County Counsel DeWitt Clinton, said the action is irreversible because it is illegal to take away pension benefits already granted. The most that the board could do, he said, is to limit the pension rights of future employees.
Some supervisors defended the pension increases, although they had only vague recollections of the decision-making process and were unaware of the financial impact on county employees and themselves. They expressed surprise when informed that Dixon had not conducted studies to project the increase in the county's annual contribution to the pension program, which now amounts to about $370 million.
Supervisor Deane Dana said he believed that "there were studies at the time." When told there were none, he said: "It would have been nice to know the cost."
The pension increases are necessary to attract and retain good managers, said Dana, adding that the rules were "adopted in a different economic climate."
Supervisor Ed Edelman said: "I think there was some discussion." When asked further about the program, Edelman said only, "I would defer on that."
Supervisors Hahn and Mike Antonovich and former Supervisor Pete Schabarum did not return phone calls.
The county's civil grand jury is examining county spending practices, and the supervisors are under fire for granting broad authority to non-elected officials, particularly Dixon, who has the power to award millions of dollars in contracts and maintains an open-ended expense account for himself and the supervisors.

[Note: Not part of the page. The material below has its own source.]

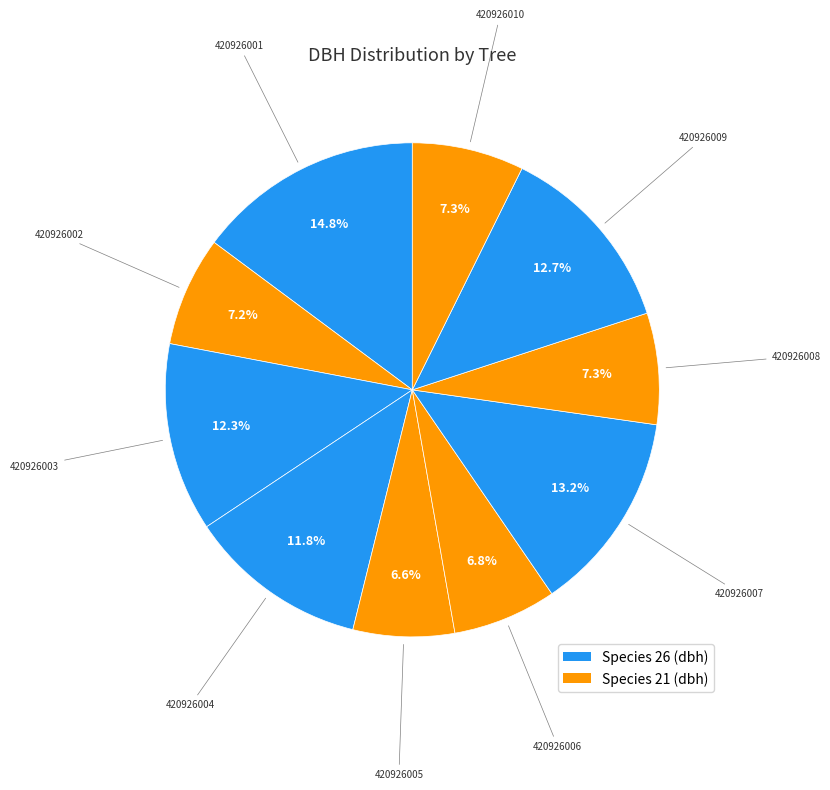

How many slices are in this pie chart?

10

Public employee retirement pay is the focus of statewide controversy.
State officials have begun a crackdown on so-called "pension spiking," or efforts by public officials to inflate their salaries in an attempt to boost their retirement pay.
A recent audit by state Controller Gray Davis revealed widespread pension spiking in many public agencies by officials who pumped up their final year's salaries by including sick leave, vacation days, automobile allowances and other perks in calculations of their compensation.
Assemblyman Dave Elder (D-San Pedro), who has proposed legislation to make intentional pension spiking a felony, said that Los Angeles County's actions do not appear to be illegal but provide benefits that go "well beyond what anyone had in mind."
The supervisors, Elder said, are operating by "the mushroom theory of management: They are being kept in the dark and fed manure."